_Short task_. Retype the part of the essay on trade and immigration below that starts at the words "The founders understood" and ends after the words "nation on Earth.".
::: Page
Six months of xenophobic political bloviation do not overturn centuries of experience. Trade and immigration are good for the US economy.

As Adam Smith and David Ricardo explained two centuries ago, it is better for England to make wool and Portugal to make wine, and to trade, than for each country to do both. English winemakers likely disagreed.

The founders understood the benefits of immigration, complaining in the Declaration of Independence that “[King George] has endeavored to prevent the population of these States; for that purpose obstructing the Laws for Naturalization of Foreigners; refusing to pass others to encourage their migrations hither. . . .”

Their Constitution brilliantly forbids internal protectionism against the movement of goods and people, setting up the world’s largest free trade and free migration zone and, not coincidentally, what became the wealthiest nation on Earth.

Two centuries of economic scholarship have only deepened and reinforced these lessons. We now recognize that much trade occurs among similar countries: the United States and Canada, not England and Portugal. This fact tells us that specialization of production and knowledge, the dizzying variety of goods a modern economy produces, and increasing returns are deeper sources of trade patterns than simple facts like British versus Portuguese weather. But the fact that your car—even an “American” one—is produced from parts made in a hundred countries remains vital to the low cost and high quality of the car you buy today.

Much trade also now travels on wires, not on boats, in the form of specialized services. Yet trading the best and most efficiently provided services from around the world—Hollywood movies and Silicon Valley software for Indian call centers and radiology readings, for example—is just as important to our economy as trading wine for wool.

“The economic and political discussion surrounding trade and migration remains stubbornly protectionist, mercantilist, and xenophobic.”

Trade is already pretty free. The challenge is mostly to preserve and extend what we have and to avoid one of those periodic global disasters such as the 1930s, when the world slid into trade barriers, or occasional national disasters of isolationism, protectionism, and Juche (the term for self-reliance in North Korea).

Immigration is largely not free, so many of its potential benefits remain unrealized. Michael Clemens, reviewing current scholarship in the Journal of Economic Perspectives, summarizes current knowledge with the ballpark estimate that reducing barriers to immigration could double world income per capita.

In the last few decades, economists have also come to a much better understanding of the sources of long-term growth. This understanding only reinforces the importance of trade and openness. Economic growth itself depends on globalization, expanding the number of people with whom we trade ideas, skills, and goods. If you live in a village of 100, or even a small country of 10 million, inventing an iPhone makes no sense. You’ll never sell enough to recoup the costs. It only makes sense to innovate if you can sell it in a global market of billions of people. Growth comes from ideas, ideas are hard to come by, and expertise is specialized. The more people you are connected with, the more you grow. “The division of labor is limited by the extent of the market,” noted Adam Smith, and 250 years of work have fleshed out just how deep that observation is.

Against this backdrop, the economic and political discussion surrounding trade and migration remains stubbornly protectionist, mercantilist, and xenophobic.
::::::
::: Supplied records
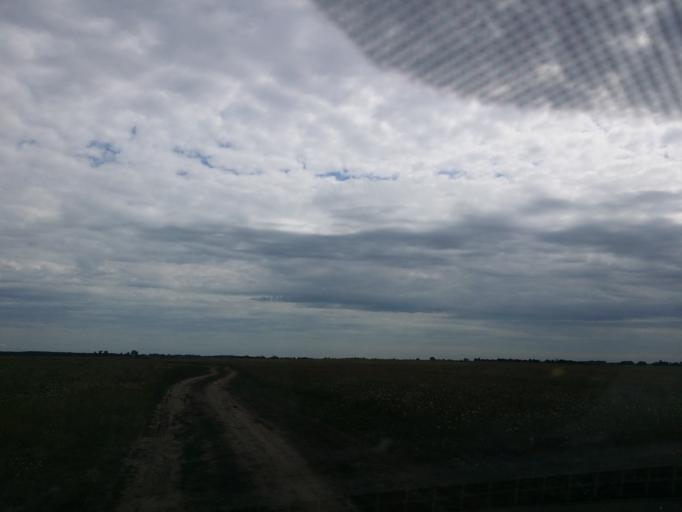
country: HU
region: Hajdu-Bihar
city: Egyek
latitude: 47.5513
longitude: 20.9404
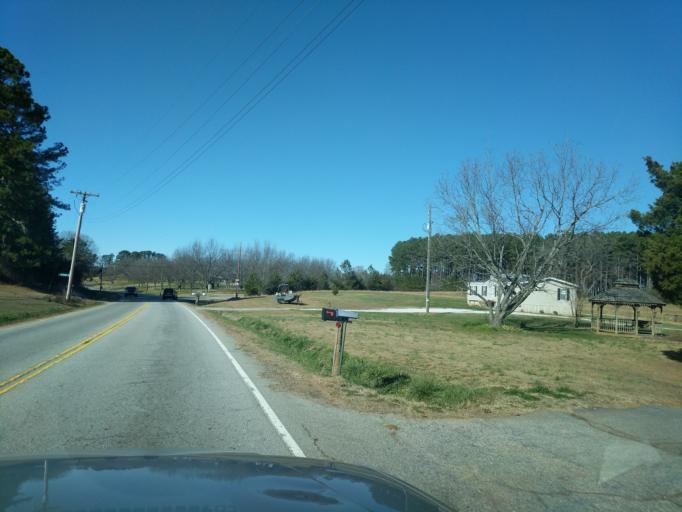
::::::
_Complete output_.
The founders understood the benefits of immigration, complaining in the Declaration of Independence that “[King George] has endeavored to prevent the population of these States; for that purpose obstructing the Laws for Naturalization of Foreigners; refusing to pass others to encourage their migrations hither. . . .”

Their Constitution brilliantly forbids internal protectionism against the movement of goods and people, setting up the world’s largest free trade and free migration zone and, not coincidentally, what became the wealthiest nation on Earth.